SHORT TASK: Extract all of the data and reproduce it precisely.

SOURCE DATA:
__________
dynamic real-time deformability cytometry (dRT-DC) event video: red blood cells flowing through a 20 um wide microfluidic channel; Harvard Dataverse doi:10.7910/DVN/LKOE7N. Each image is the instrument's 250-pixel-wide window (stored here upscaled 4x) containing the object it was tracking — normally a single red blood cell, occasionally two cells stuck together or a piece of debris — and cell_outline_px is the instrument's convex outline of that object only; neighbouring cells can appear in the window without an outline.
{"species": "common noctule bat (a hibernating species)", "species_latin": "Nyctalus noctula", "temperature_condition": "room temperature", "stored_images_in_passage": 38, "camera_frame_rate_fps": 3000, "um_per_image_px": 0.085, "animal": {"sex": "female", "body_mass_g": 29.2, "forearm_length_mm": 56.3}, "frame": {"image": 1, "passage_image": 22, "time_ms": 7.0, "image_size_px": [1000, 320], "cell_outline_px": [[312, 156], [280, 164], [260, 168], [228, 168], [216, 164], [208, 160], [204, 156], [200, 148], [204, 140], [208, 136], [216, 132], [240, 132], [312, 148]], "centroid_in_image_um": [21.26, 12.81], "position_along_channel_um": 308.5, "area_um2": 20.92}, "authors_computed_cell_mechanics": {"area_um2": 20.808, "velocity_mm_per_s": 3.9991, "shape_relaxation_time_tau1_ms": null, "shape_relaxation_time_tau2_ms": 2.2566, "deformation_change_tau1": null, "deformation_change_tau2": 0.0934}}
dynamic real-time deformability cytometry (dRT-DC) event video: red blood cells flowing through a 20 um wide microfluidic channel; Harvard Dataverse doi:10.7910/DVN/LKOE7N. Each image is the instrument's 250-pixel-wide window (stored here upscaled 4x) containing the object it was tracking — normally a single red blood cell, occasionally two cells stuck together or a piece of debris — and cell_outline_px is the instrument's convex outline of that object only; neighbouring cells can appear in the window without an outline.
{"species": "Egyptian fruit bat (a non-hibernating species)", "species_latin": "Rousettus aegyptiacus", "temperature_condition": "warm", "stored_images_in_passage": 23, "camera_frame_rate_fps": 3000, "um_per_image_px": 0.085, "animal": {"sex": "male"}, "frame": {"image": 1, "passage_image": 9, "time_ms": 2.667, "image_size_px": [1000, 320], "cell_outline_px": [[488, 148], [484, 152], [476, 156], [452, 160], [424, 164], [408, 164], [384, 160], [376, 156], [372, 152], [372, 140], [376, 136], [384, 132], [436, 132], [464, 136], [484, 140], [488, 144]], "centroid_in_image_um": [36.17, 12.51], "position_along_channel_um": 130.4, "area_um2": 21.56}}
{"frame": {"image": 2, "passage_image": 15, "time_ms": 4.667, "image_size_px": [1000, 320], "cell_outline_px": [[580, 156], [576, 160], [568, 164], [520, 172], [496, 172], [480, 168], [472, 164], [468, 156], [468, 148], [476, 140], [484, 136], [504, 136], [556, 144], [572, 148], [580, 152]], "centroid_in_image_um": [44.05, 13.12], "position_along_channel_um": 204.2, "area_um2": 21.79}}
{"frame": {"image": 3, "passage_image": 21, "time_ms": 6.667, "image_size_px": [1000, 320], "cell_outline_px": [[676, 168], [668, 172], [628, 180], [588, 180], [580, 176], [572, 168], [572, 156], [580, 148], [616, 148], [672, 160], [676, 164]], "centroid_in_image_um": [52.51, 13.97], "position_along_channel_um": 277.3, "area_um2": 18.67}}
__________
FINISHED TASK:
dynamic real-time deformability cytometry (dRT-DC) event video: red blood cells flowing through a 20 um wide microfluidic channel; Harvard Dataverse doi:10.7910/DVN/LKOE7N. Each image is the instrument's 250-pixel-wide window (stored here upscaled 4x) containing the object it was tracking — normally a single red blood cell, occasionally two cells stuck together or a piece of debris — and cell_outline_px is the instrument's convex outline of that object only; neighbouring cells can appear in the window without an outline.
{"species": "common noctule bat (a hibernating species)", "species_latin": "Nyctalus noctula", "temperature_condition": "room temperature", "stored_images_in_passage": 38, "camera_frame_rate_fps": 3000, "um_per_image_px": 0.085, "animal": {"sex": "female", "body_mass_g": 29.2, "forearm_length_mm": 56.3}, "frame": {"image": 1, "passage_image": 22, "time_ms": 7.0, "image_size_px": [1000, 320], "cell_outline_px": [[312, 156], [280, 164], [260, 168], [228, 168], [216, 164], [208, 160], [204, 156], [200, 148], [204, 140], [208, 136], [216, 132], [240, 132], [312, 148]], "centroid_in_image_um": [21.26, 12.81], "position_along_channel_um": 308.5, "area_um2": 20.92}, "authors_computed_cell_mechanics": {"area_um2": 20.808, "velocity_mm_per_s": 3.9991, "shape_relaxation_time_tau1_ms": null, "shape_relaxation_time_tau2_ms": 2.2566, "deformation_change_tau1": null, "deformation_change_tau2": 0.0934}}
dynamic real-time deformability cytometry (dRT-DC) event video: red blood cells flowing through a 20 um wide microfluidic channel; Harvard Dataverse doi:10.7910/DVN/LKOE7N. Each image is the instrument's 250-pixel-wide window (stored here upscaled 4x) containing the object it was tracking — normally a single red blood cell, occasionally two cells stuck together or a piece of debris — and cell_outline_px is the instrument's convex outline of that object only; neighbouring cells can appear in the window without an outline.
{"species": "Egyptian fruit bat (a non-hibernating species)", "species_latin": "Rousettus aegyptiacus", "temperature_condition": "warm", "stored_images_in_passage": 23, "camera_frame_rate_fps": 3000, "um_per_image_px": 0.085, "animal": {"sex": "male"}, "frame": {"image": 1, "passage_image": 9, "time_ms": 2.667, "image_size_px": [1000, 320], "cell_outline_px": [[488, 148], [484, 152], [476, 156], [452, 160], [424, 164], [408, 164], [384, 160], [376, 156], [372, 152], [372, 140], [376, 136], [384, 132], [436, 132], [464, 136], [484, 140], [488, 144]], "centroid_in_image_um": [36.17, 12.51], "position_along_channel_um": 130.4, "area_um2": 21.56}}
{"frame": {"image": 2, "passage_image": 15, "time_ms": 4.667, "image_size_px": [1000, 320], "cell_outline_px": [[580, 156], [576, 160], [568, 164], [520, 172], [496, 172], [480, 168], [472, 164], [468, 156], [468, 148], [476, 140], [484, 136], [504, 136], [556, 144], [572, 148], [580, 152]], "centroid_in_image_um": [44.05, 13.12], "position_along_channel_um": 204.2, "area_um2": 21.79}}
{"frame": {"image": 3, "passage_image": 21, "time_ms": 6.667, "image_size_px": [1000, 320], "cell_outline_px": [[676, 168], [668, 172], [628, 180], [588, 180], [580, 176], [572, 168], [572, 156], [580, 148], [616, 148], [672, 160], [676, 164]], "centroid_in_image_um": [52.51, 13.97], "position_along_channel_um": 277.3, "area_um2": 18.67}}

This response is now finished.